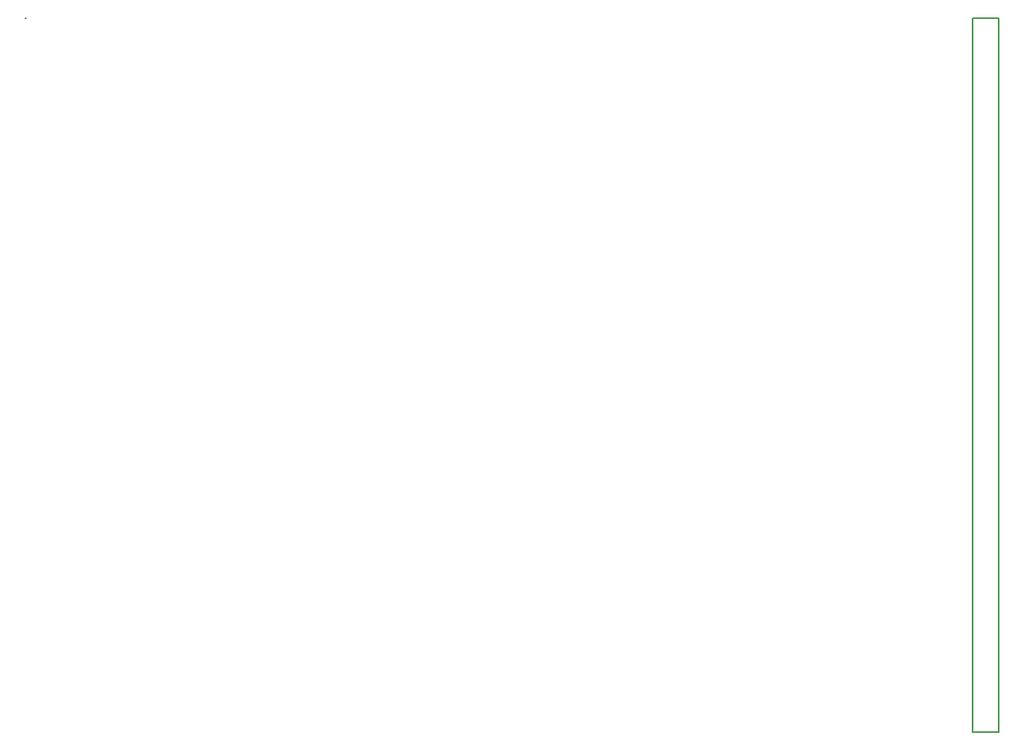
<source format=gbr>
G04 #@! TF.FileFunction,Profile,NP*
%FSLAX46Y46*%
G04 Gerber Fmt 4.6, Leading zero omitted, Abs format (unit mm)*
G04 Created by KiCad (PCBNEW 4.0.4-stable) date 01/29/18 12:07:19*
%MOMM*%
%LPD*%
G01*
G04 APERTURE LIST*
%ADD10C,0.100000*%
%ADD11C,0.150000*%
G04 APERTURE END LIST*
D10*
D11*
X114935000Y-13462000D02*
X114935000Y-90043000D01*
X117729000Y-90043000D02*
X117729000Y-13462000D01*
X114935000Y-90043000D02*
X117729000Y-90043000D01*
X114935000Y-13462000D02*
X117729000Y-13462000D01*
X13462000Y-13462000D02*
X13589000Y-13462000D01*
M02*

</source>
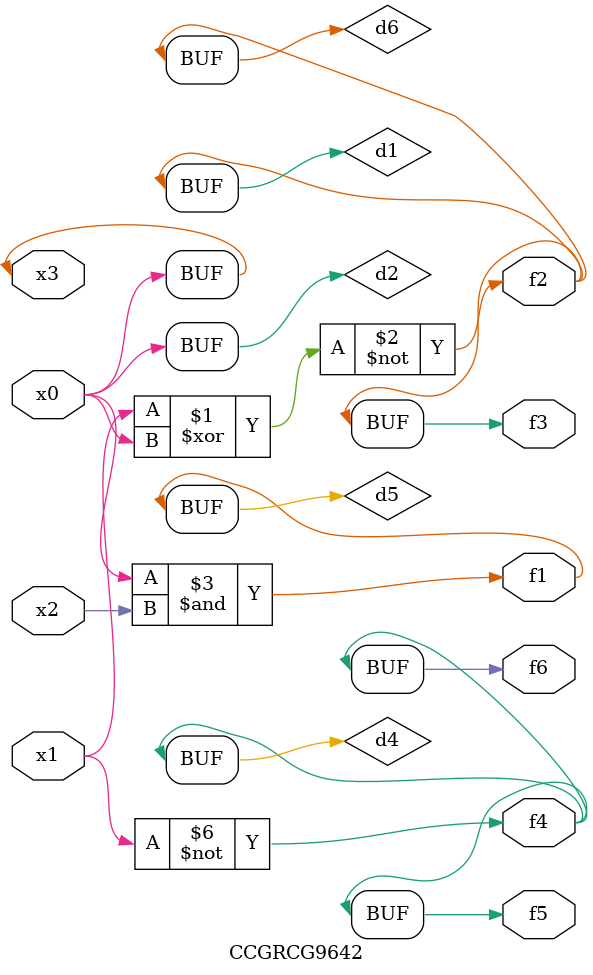
<source format=v>
module CCGRCG9642(
	input x0, x1, x2, x3,
	output f1, f2, f3, f4, f5, f6
);

	wire d1, d2, d3, d4, d5, d6;

	xnor (d1, x1, x3);
	buf (d2, x0, x3);
	nand (d3, x0, x2);
	not (d4, x1);
	nand (d5, d3);
	or (d6, d1);
	assign f1 = d5;
	assign f2 = d6;
	assign f3 = d6;
	assign f4 = d4;
	assign f5 = d4;
	assign f6 = d4;
endmodule

</source>
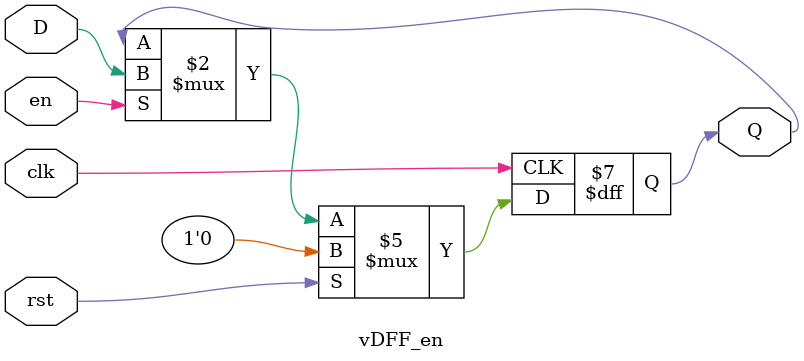
<source format=sv>
module vDFF_en(clk,rst,en,D,Q);
  parameter n=1;
  input clk;
  input rst;
  input en;
  input [n-1:0] D;
  output [n-1:0] Q;
  reg [n-1:0] Q;

  always @(posedge clk)begin
    if(rst) begin
        Q <= 0;
    end else begin
        if(en) begin
            Q <= D;
        end
    end
  end
    
endmodule
</source>
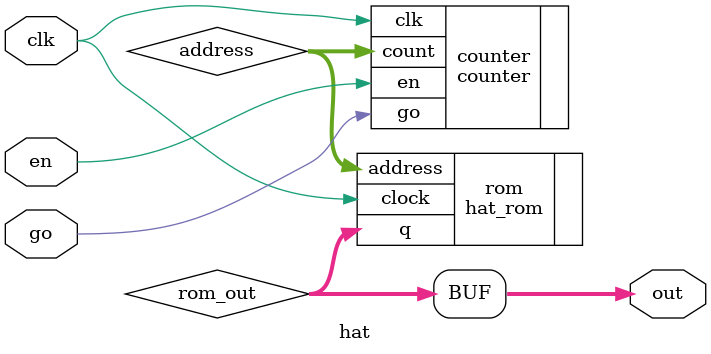
<source format=v>
module hat(out, clk, en, go);
	output [7:0] out;
	input clk, en, go;

	wire [12:0] address;
	wire [7:0] rom_out;

	// counter
	counter counter(.count(address), .clk(clk), .en(en), .go(go));

	// rom
	hat_rom rom(.address(address), .clock(clk), .q(rom_out));	

	assign out = rom_out;

endmodule

</source>
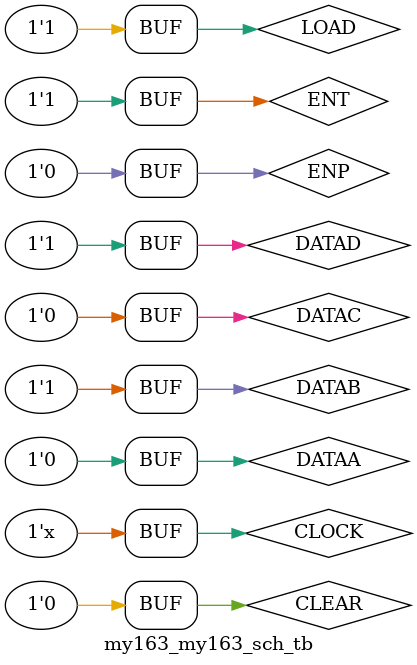
<source format=v>

`timescale 1ns / 1ps

module my163_my163_sch_tb();

// Inputs
   reg CLOCK;
   reg DATAB;
   reg LOAD;
   reg CLEAR;
   reg ENP;
   reg ENT;
   reg DATAA;
   reg DATAC;
   reg DATAD;

// Output
   wire QC;
   wire QA;
   wire QB;
   wire QD;
   wire C;

// Bidirs

// Instantiate the UUT
   my163 UUT (
		.CLOCK(CLOCK), 
		.DATAB(DATAB), 
		.LOAD(LOAD), 
		.CLEAR(CLEAR), 
		.ENP(ENP), 
		.ENT(ENT), 
		.DATAA(DATAA), 
		.QC(QC), 
		.DATAC(DATAC), 
		.DATAD(DATAD), 
		.QA(QA), 
		.QB(QB), 
		.QD(QD), 
		.C(C)
   );
// Initialize Inputs
   always begin
		#1 CLOCK <= ~CLOCK;
	end
	initial begin
		// Initialize Inputs
		CLOCK = 0;
		DATAA = 0;
		DATAB = 1;
		DATAC = 0;
		DATAD = 1;
		// Wait 100 ns for global reset to finish
		// Add stimulus here
		#10
		CLEAR = 0; //clear
		#10
		ENP = 1;
		ENT = 1;
		LOAD = 1;
		#10
		//CLEAR = 1; //set
		//LOAD = 0;
		//#50
		CLEAR = 1; //count
		#500
		CLEAR = 1; //hold
		LOAD = 1;
		ENP = 0;
		#100
		CLEAR = 0; //clear
		
    end
endmodule

</source>
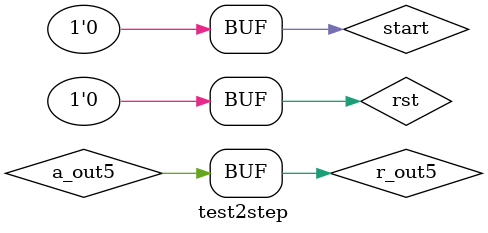
<source format=v>
module test2step;
    reg start, rst;
    wire r_in1, a_out1, a_in1, r_out1, f1;
    wire r_in2, a_out2, a_in2, r_out2, f2;
    wire r_in3, a_out3, a_in3, r_out3, f3;
    wire r_in4, a_out4, a_in4, r_out4, f4;
    wire r_in5, a_out5, a_in5, r_out5, f5;

    q_2step stage1(start, rst, r_in1, a_out1, a_in1, r_out1, f1);
    q_2step stage2(start, rst, r_in2, a_out2, a_in2, r_out2, f2);
    q_2step stage3(start, rst, r_in3, a_out3, a_in3, r_out3, f3);
    q_2step stage4(start, rst, r_in4, a_out4, a_in4, r_out4, f4);
    q_2step stage5(start, rst, r_in5, a_out5, a_in5, r_out5, f5);

    buf
        (r_in2, r_out1),
        (a_out1, a_in2),
        (r_in3, r_out2),
        (a_out2, a_in3),
        (r_in4, r_out3),
        (a_out3, a_in4),
        (r_in5, r_out4),
        (a_out4, a_in5);
    buf
    #10 (a_out5, r_out5);
    not
    #10 (r_in1, a_in1);

    initial
        begin 
            $dumpfile("test2step.vcd");
            $dumpvars(0,test2step);
            #0      start=1; rst=1;
            #20     start=0; rst=1;
            #20     start=0; rst=0;
        end

endmodule // testqstage

</source>
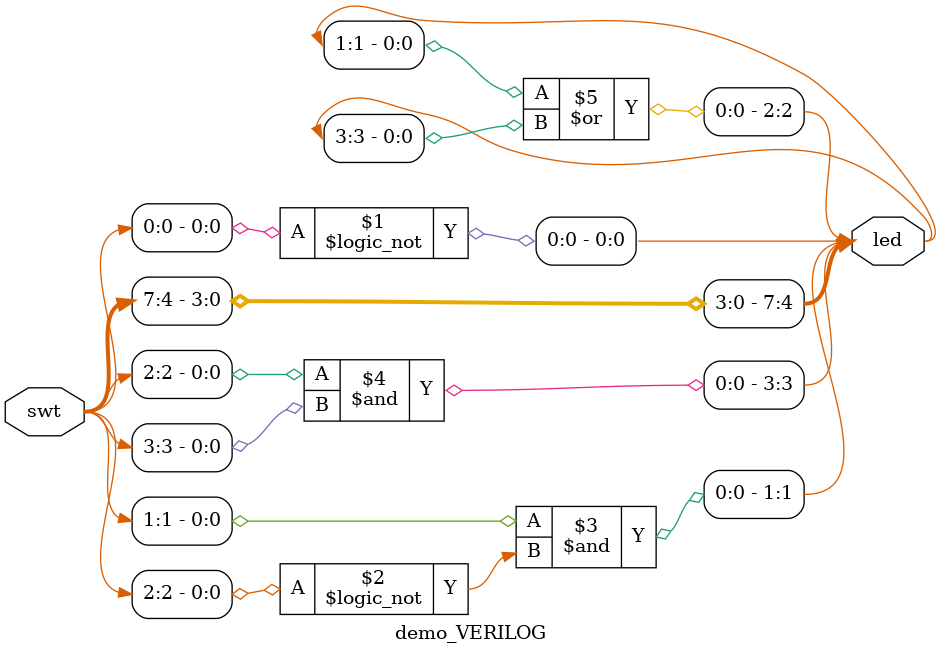
<source format=v>
`timescale 1ns / 1ps


module demo_VERILOG(
    input [7:0] swt,
    output [7:0] led
);

assign led[0]=!swt[0];
assign led[1]=swt[1] & !swt[2];
assign led[3]=swt[2] & swt[3];
assign led[2]=led[1] | led[3];

assign led[7:4]=swt[7:4];

endmodule

</source>
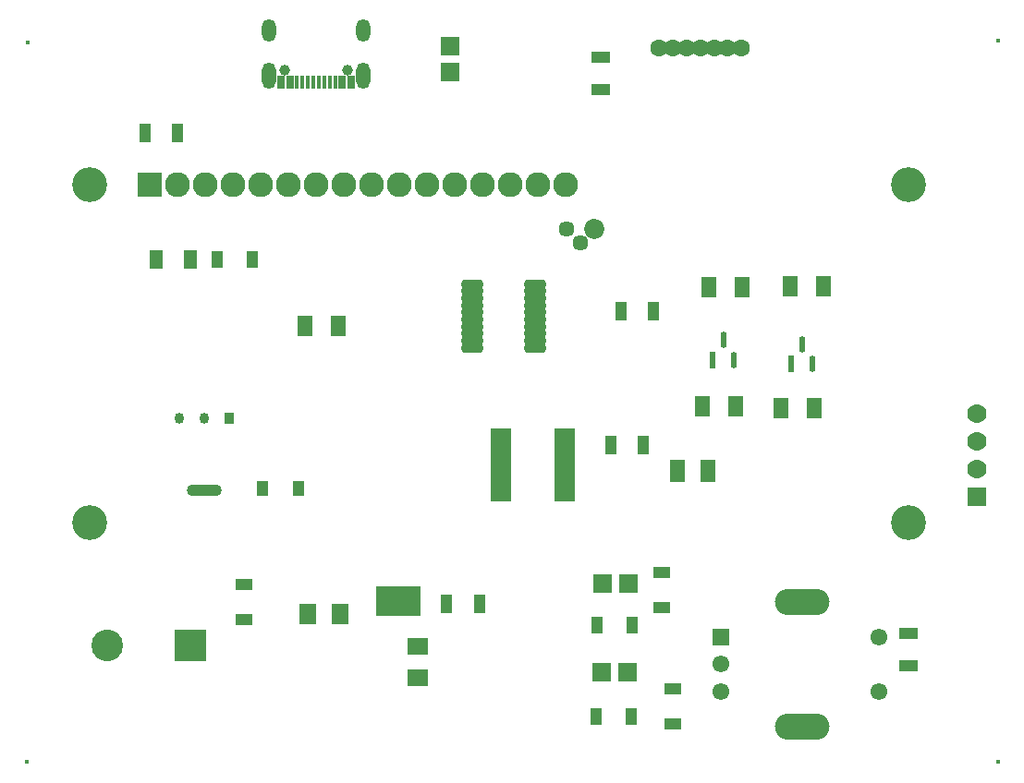
<source format=gts>
G04*
G04 #@! TF.GenerationSoftware,Altium Limited,Altium Designer,25.7.1 (20)*
G04*
G04 Layer_Color=8388736*
%FSLAX44Y44*%
%MOMM*%
G71*
G04*
G04 #@! TF.SameCoordinates,C553E2C7-41F9-40DB-990B-6D54EA4AAFBF*
G04*
G04*
G04 #@! TF.FilePolarity,Negative*
G04*
G01*
G75*
%ADD16R,1.7540X1.8062*%
%ADD18R,1.8000X1.0000*%
%ADD21R,1.0000X1.8000*%
%ADD23R,1.1000X1.3500*%
%ADD24R,1.0000X1.6000*%
%ADD26R,1.8062X1.7540*%
%ADD28R,0.8721X1.0043*%
%ADD29R,1.1500X1.7000*%
%ADD30R,1.3561X1.8582*%
G04:AMPARAMS|DCode=31|XSize=1.0043mm|YSize=0.8721mm|CornerRadius=0.4361mm|HoleSize=0mm|Usage=FLASHONLY|Rotation=270.000|XOffset=0mm|YOffset=0mm|HoleType=Round|Shape=RoundedRectangle|*
%AMROUNDEDRECTD31*
21,1,1.0043,0.0000,0,0,270.0*
21,1,0.1322,0.8721,0,0,270.0*
1,1,0.8721,0.0000,-0.0661*
1,1,0.8721,0.0000,0.0661*
1,1,0.8721,0.0000,0.0661*
1,1,0.8721,0.0000,-0.0661*
%
%ADD31ROUNDEDRECTD31*%
%ADD33R,1.5000X1.0000*%
G04:AMPARAMS|DCode=34|XSize=1.0043mm|YSize=3.1821mm|CornerRadius=0.4369mm|HoleSize=0mm|Usage=FLASHONLY|Rotation=270.000|XOffset=0mm|YOffset=0mm|HoleType=Round|Shape=RoundedRectangle|*
%AMROUNDEDRECTD34*
21,1,1.0043,2.3084,0,0,270.0*
21,1,0.1306,3.1821,0,0,270.0*
1,1,0.8737,-1.1542,-0.0653*
1,1,0.8737,-1.1542,0.0653*
1,1,0.8737,1.1542,0.0653*
1,1,0.8737,1.1542,-0.0653*
%
%ADD34ROUNDEDRECTD34*%
%ADD35R,1.0000X1.5000*%
G04:AMPARAMS|DCode=36|XSize=1.5242mm|YSize=0.578mm|CornerRadius=0.289mm|HoleSize=0mm|Usage=FLASHONLY|Rotation=90.000|XOffset=0mm|YOffset=0mm|HoleType=Round|Shape=RoundedRectangle|*
%AMROUNDEDRECTD36*
21,1,1.5242,0.0000,0,0,90.0*
21,1,0.9463,0.5780,0,0,90.0*
1,1,0.5780,0.0000,0.4731*
1,1,0.5780,0.0000,-0.4731*
1,1,0.5780,0.0000,-0.4731*
1,1,0.5780,0.0000,0.4731*
%
%ADD36ROUNDEDRECTD36*%
%ADD37R,0.5780X1.5242*%
%ADD38R,1.8582X1.6038*%
%ADD39R,1.6038X1.8582*%
%ADD40R,4.0640X2.7940*%
%ADD41R,0.7000X1.2400*%
%ADD42R,1.9000X0.8500*%
%ADD43R,1.3500X2.1000*%
G04:AMPARAMS|DCode=44|XSize=1.96mm|YSize=0.82mm|CornerRadius=0.2525mm|HoleSize=0mm|Usage=FLASHONLY|Rotation=0.000|XOffset=0mm|YOffset=0mm|HoleType=Round|Shape=RoundedRectangle|*
%AMROUNDEDRECTD44*
21,1,1.9600,0.3150,0,0,0.0*
21,1,1.4550,0.8200,0,0,0.0*
1,1,0.5050,0.7275,-0.1575*
1,1,0.5050,-0.7275,-0.1575*
1,1,0.5050,-0.7275,0.1575*
1,1,0.5050,0.7275,0.1575*
%
%ADD44ROUNDEDRECTD44*%
%ADD45R,0.4000X1.2400*%
%ADD46C,1.6000*%
%ADD47O,1.3000X2.4000*%
%ADD48O,1.3000X2.1000*%
%ADD49R,2.2796X2.2796*%
%ADD50C,2.9000*%
%ADD51C,1.7700*%
%ADD52C,1.8500*%
%ADD53C,1.5500*%
%ADD54C,2.2796*%
%ADD55C,1.0000*%
%ADD56C,3.2000*%
%ADD57R,1.5500X1.5500*%
%ADD58R,1.7700X1.7700*%
%ADD59R,2.9000X2.9000*%
%ADD60C,1.4500*%
%ADD61C,0.4000*%
G04:AMPARAMS|DCode=62|XSize=2.4mm|YSize=5mm|CornerRadius=1.2mm|HoleSize=0mm|Usage=FLASHONLY|Rotation=270.000|XOffset=0mm|YOffset=0mm|HoleType=Round|Shape=RoundedRectangle|*
%AMROUNDEDRECTD62*
21,1,2.4000,2.6000,0,0,270.0*
21,1,0.0000,5.0000,0,0,270.0*
1,1,2.4000,-1.3000,0.0000*
1,1,2.4000,-1.3000,0.0000*
1,1,2.4000,1.3000,0.0000*
1,1,2.4000,1.3000,0.0000*
%
%ADD62ROUNDEDRECTD62*%
D16*
X588461Y350240D02*
D03*
X588771Y432080D02*
D03*
X564939Y350240D02*
D03*
X565249Y432080D02*
D03*
D18*
X845890Y356080D02*
D03*
X563860Y914630D02*
D03*
Y884630D02*
D03*
X845890Y386080D02*
D03*
D21*
X452610Y413110D02*
D03*
X145930Y844870D02*
D03*
X611880Y681890D02*
D03*
X602590Y559070D02*
D03*
X175930Y844870D02*
D03*
X581880Y681890D02*
D03*
X422610Y413110D02*
D03*
X572590Y559070D02*
D03*
D23*
X286840Y518760D02*
D03*
X253840D02*
D03*
D24*
X244650Y729240D02*
D03*
X212650D02*
D03*
D26*
X425490Y924371D02*
D03*
Y900849D02*
D03*
D28*
X223110Y582930D02*
D03*
D29*
X156010Y728670D02*
D03*
X187510D02*
D03*
D30*
X293049Y668270D02*
D03*
X767641Y704350D02*
D03*
X693221Y703510D02*
D03*
X662699D02*
D03*
X737119Y704350D02*
D03*
X687601Y594140D02*
D03*
X657079D02*
D03*
X759150Y592800D02*
D03*
X728628D02*
D03*
X323571Y668270D02*
D03*
D31*
X177310Y582930D02*
D03*
X200210D02*
D03*
D33*
X619360Y441710D02*
D03*
Y409710D02*
D03*
X629360Y335110D02*
D03*
X236610Y398830D02*
D03*
Y430830D02*
D03*
X629360Y303110D02*
D03*
D34*
X200210Y517030D02*
D03*
D35*
X559440Y309940D02*
D03*
X591440D02*
D03*
X592700Y393360D02*
D03*
X560700D02*
D03*
D36*
X757360Y633178D02*
D03*
X747860Y651382D02*
D03*
X685510Y636846D02*
D03*
X676010Y655050D02*
D03*
D37*
X738360Y633178D02*
D03*
X666510Y636846D02*
D03*
D38*
X396060Y345004D02*
D03*
Y374516D02*
D03*
D39*
X295248Y404190D02*
D03*
X324760D02*
D03*
D40*
X378150Y415880D02*
D03*
D41*
X334970Y891720D02*
D03*
X270970D02*
D03*
X278970D02*
D03*
X326970D02*
D03*
D42*
X530410Y550040D02*
D03*
Y569540D02*
D03*
X472410Y556540D02*
D03*
X530410Y530540D02*
D03*
Y563040D02*
D03*
X472410Y524040D02*
D03*
Y550040D02*
D03*
X530410Y537040D02*
D03*
X472410Y563040D02*
D03*
X530410Y511040D02*
D03*
Y517540D02*
D03*
Y524040D02*
D03*
Y543540D02*
D03*
Y556540D02*
D03*
X472410Y569540D02*
D03*
Y543540D02*
D03*
Y537040D02*
D03*
Y530540D02*
D03*
Y517540D02*
D03*
Y511040D02*
D03*
D43*
X661660Y535240D02*
D03*
X633660D02*
D03*
D44*
X445960Y660920D02*
D03*
X503560Y680420D02*
D03*
X445960Y706420D02*
D03*
Y699920D02*
D03*
Y693420D02*
D03*
Y680420D02*
D03*
Y673920D02*
D03*
Y667420D02*
D03*
Y654420D02*
D03*
Y647920D02*
D03*
X503560D02*
D03*
Y654420D02*
D03*
Y660920D02*
D03*
Y667420D02*
D03*
Y673920D02*
D03*
Y686920D02*
D03*
Y693420D02*
D03*
Y699920D02*
D03*
Y706420D02*
D03*
X445960Y686920D02*
D03*
D45*
X285470Y891720D02*
D03*
X290470D02*
D03*
X295470D02*
D03*
X300470D02*
D03*
X320470D02*
D03*
X315470D02*
D03*
X310470D02*
D03*
X305470D02*
D03*
D46*
X642400Y922590D02*
D03*
X654900D02*
D03*
X629900D02*
D03*
X667400D02*
D03*
X679900D02*
D03*
X692400D02*
D03*
X617400D02*
D03*
D47*
X346220Y897520D02*
D03*
X259720D02*
D03*
D48*
X346220Y939220D02*
D03*
X259720D02*
D03*
D49*
X150280Y797680D02*
D03*
D50*
X111880Y374930D02*
D03*
D51*
X908360Y561820D02*
D03*
Y587220D02*
D03*
Y536420D02*
D03*
D52*
X558060Y756620D02*
D03*
D53*
X673540Y357760D02*
D03*
X818540Y332760D02*
D03*
X673540D02*
D03*
X818540Y382760D02*
D03*
D54*
X175680Y797680D02*
D03*
X531280D02*
D03*
X505880D02*
D03*
X378880D02*
D03*
X353480D02*
D03*
X328080D02*
D03*
X302680D02*
D03*
X201080D02*
D03*
X251880D02*
D03*
X404280D02*
D03*
X480480D02*
D03*
X226480D02*
D03*
X455080D02*
D03*
X277280D02*
D03*
X429680D02*
D03*
D55*
X274070Y902420D02*
D03*
X331870D02*
D03*
D56*
X845280Y487680D02*
D03*
Y797680D02*
D03*
X95280Y487680D02*
D03*
Y797680D02*
D03*
D57*
X673540Y382760D02*
D03*
D58*
X908360Y511020D02*
D03*
D59*
X187880Y374930D02*
D03*
D60*
X532660Y756620D02*
D03*
X545360Y743920D02*
D03*
D61*
X37690Y268530D02*
D03*
X38710Y928270D02*
D03*
X927590Y929660D02*
D03*
X927410Y268000D02*
D03*
D62*
X748540Y300760D02*
D03*
Y414760D02*
D03*
M02*

</source>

WHAT THE EXERCISE ASKS:
Review the material and copy each line in which the word "address" appears.

RESULT BELOW:
	wire [12:0] address;
	counter counter(.count(address), .clk(clk), .en(en), .go(go));
	hat_rom rom(.address(address), .clock(clk), .q(rom_out));	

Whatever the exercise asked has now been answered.